Source

stash-log-parser / README.md

Full commit

Atlassian Stash access log parser

The log parser parses and aggregates the access logs of the Atlassian Stash web application.

Installation

Download the pre-built binaries for your platform from:

https://bitbucket.org/ssaasen/stash-log-parser/downloads

The logparser binary supports multiple commands and accepts one or more logfiles as arguments (either in uncompressed or compressed (bzip2) form).

E.g.

$> logparser gitOperations ./path/to/atlassian-stash-access-2012-09-12*.log

Executing logparser will show the help with a list of supported commands.

The logparser will parse, analyze and aggregate the log files and prints the aggregated records to STDOUT.

E.g. for the gitOperations command that shows the number of git operations per hour, the output will look like this:

[922] λ > logparser gitOperations atlassian-stash-access-2012-*.log.bz2
2012-08-22 18|2|0|13|0|733|0|0|0|0|0|2|0|13|0|733
2012-08-22 19|3|24|74|0|1660|0|0|0|0|0|3|24|74|0|1660
2012-08-22 20|2|33|119|0|1369|0|0|0|0|0|2|33|119|0|1369
2012-08-22 21|1|12|49|0|1514|0|0|0|0|0|1|12|49|0|1514

The fields are | separated. The first column usually contains a date field (using a 60 minute granularity).

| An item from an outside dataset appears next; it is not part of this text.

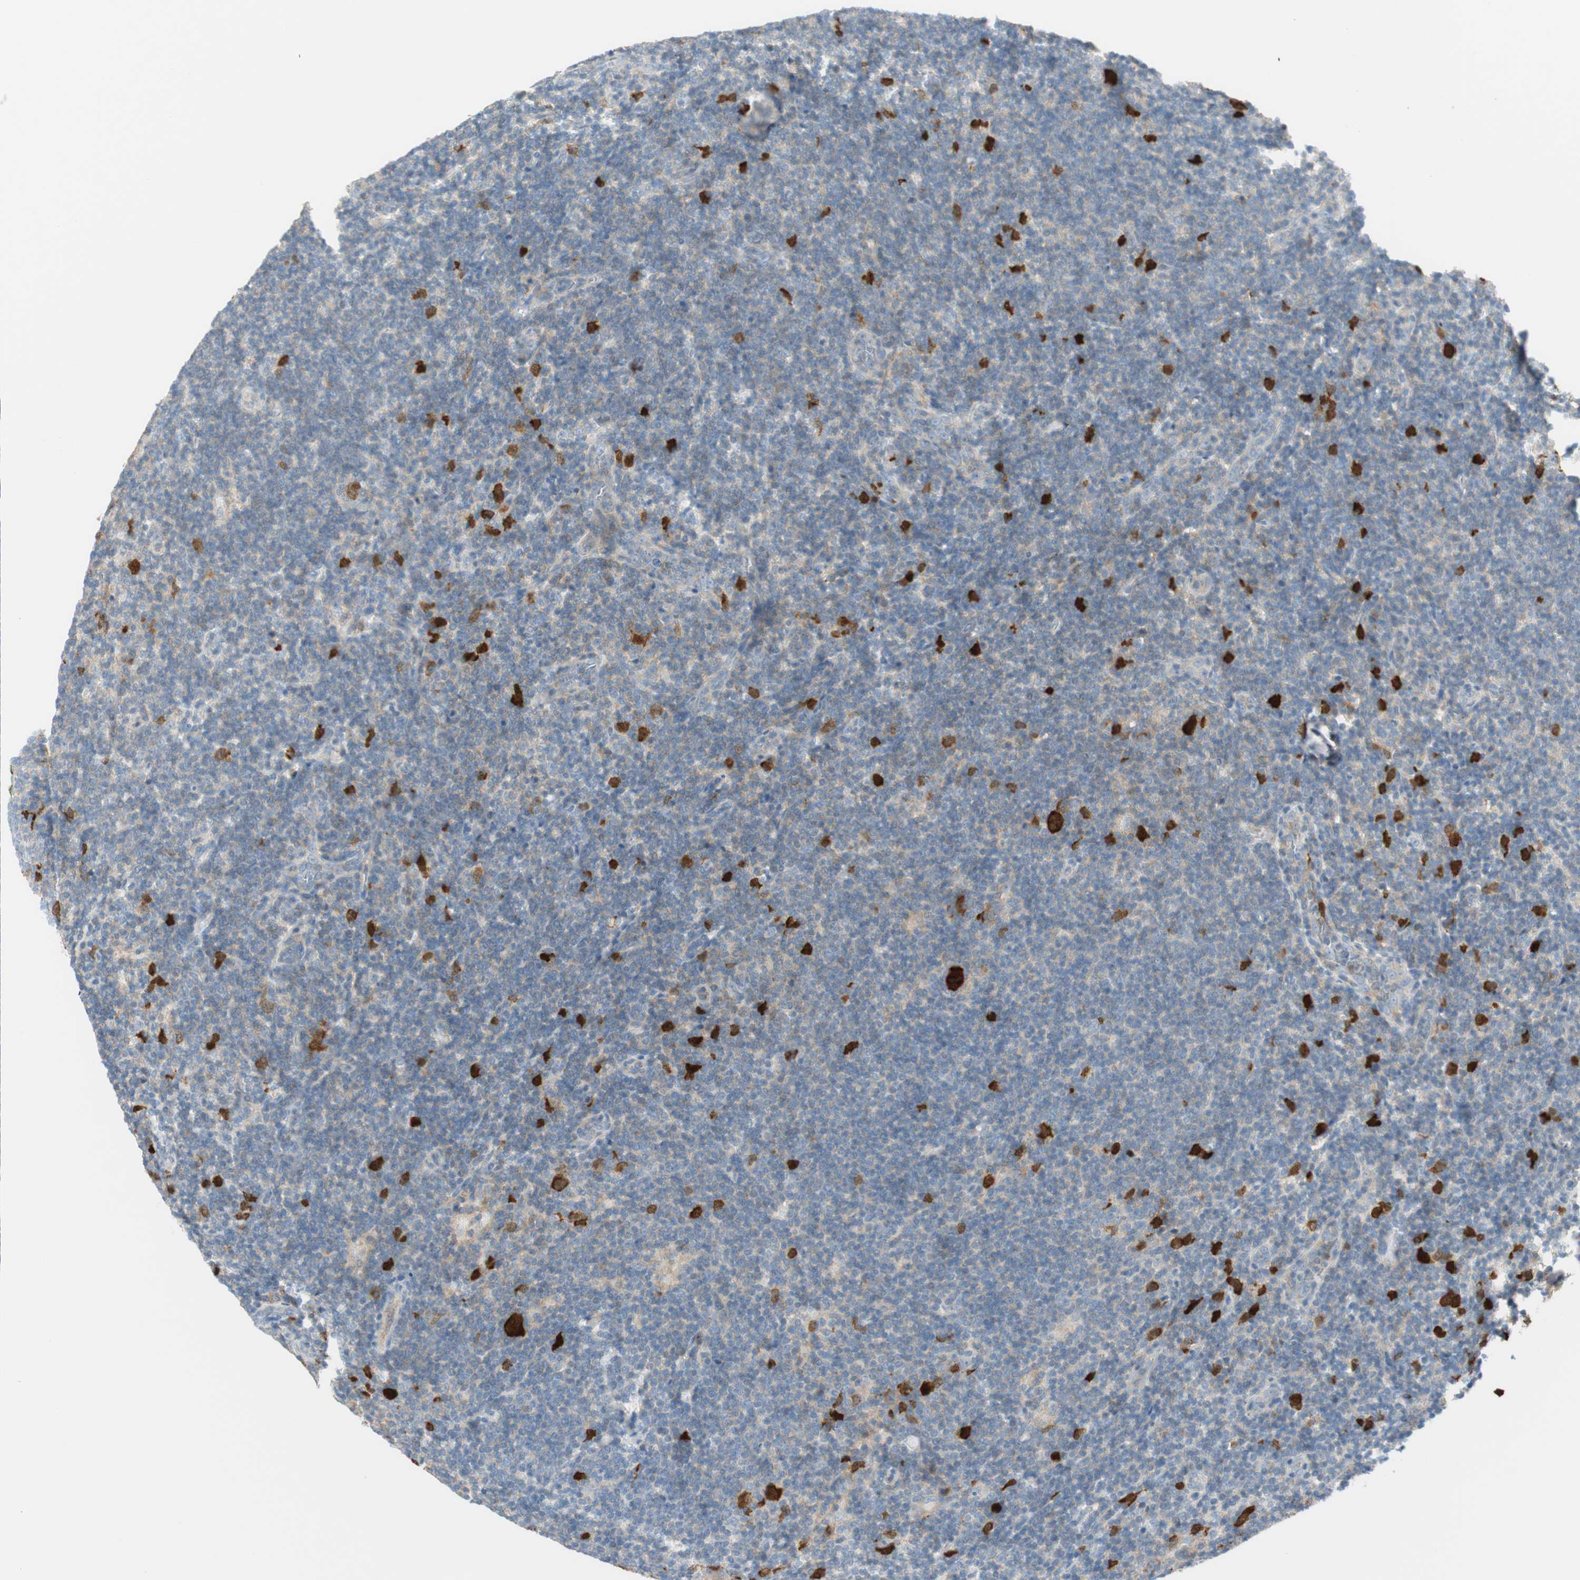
{"staining": {"intensity": "moderate", "quantity": "<25%", "location": "cytoplasmic/membranous,nuclear"}, "tissue": "lymphoma", "cell_type": "Tumor cells", "image_type": "cancer", "snomed": [{"axis": "morphology", "description": "Hodgkin's disease, NOS"}, {"axis": "topography", "description": "Lymph node"}], "caption": "IHC of human lymphoma demonstrates low levels of moderate cytoplasmic/membranous and nuclear expression in about <25% of tumor cells.", "gene": "PTTG1", "patient": {"sex": "female", "age": 57}}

The format of the remaining columns depends on the command that is being used.

The first line of the output is a column name header prepended by a '#'.

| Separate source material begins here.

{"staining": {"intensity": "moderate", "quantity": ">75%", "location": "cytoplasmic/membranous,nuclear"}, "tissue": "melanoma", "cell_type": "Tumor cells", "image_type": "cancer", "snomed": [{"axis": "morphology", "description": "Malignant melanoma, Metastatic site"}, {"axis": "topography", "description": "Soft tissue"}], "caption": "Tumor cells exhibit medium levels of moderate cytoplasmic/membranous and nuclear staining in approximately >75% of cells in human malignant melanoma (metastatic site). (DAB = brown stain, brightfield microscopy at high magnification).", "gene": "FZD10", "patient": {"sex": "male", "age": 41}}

The output can be used to generate graphs, either using the provided gnuplot scripts or by using the Confluence chart macro.

The regenerate-graphs.sh shows how to run the logparser, pipe the output into data files and generate gnuplot graphics as PNG images.

$> ./regenerate-graphs.sh '/data/stash-access-log/atlassian-stash-access-2012-09*.log*'

Access log format

Fields:

  • Ip address. If there are multiple addresses, the first address is the 'real' ip address and the remainder the IPs of intermediary proxies
  • Protocol: http/https/ssh
  • Request id of the format: i6x3112x1, where:
    • i = start of the request, o = end of the request
    • 6 = minute in day => 0:00:06
    • x = separator
    • 3112 = request number since last restart
    • x = separator
    • 1 = number of requests being serviced concurrently at the start of the request
  • Username: only available on the end of the request
  • Date/Time
  • Action:
    • for HTTP requests: "<http-method> <request-url> <http-version>"
    • for SSH commands: the ssh command-line
  • Request details:
    • for HTTP: "<referrer-url>" "<user-agent>"
    • for SSH: -
  • Labels: used in the application to add 'classifications' to requests. Currently supported:
    • type of hosting request: push | fetch | clone | shallow clone | refs
    • clone cache: cache:hit | cache:miss
  • Response time in millis
  • Session-id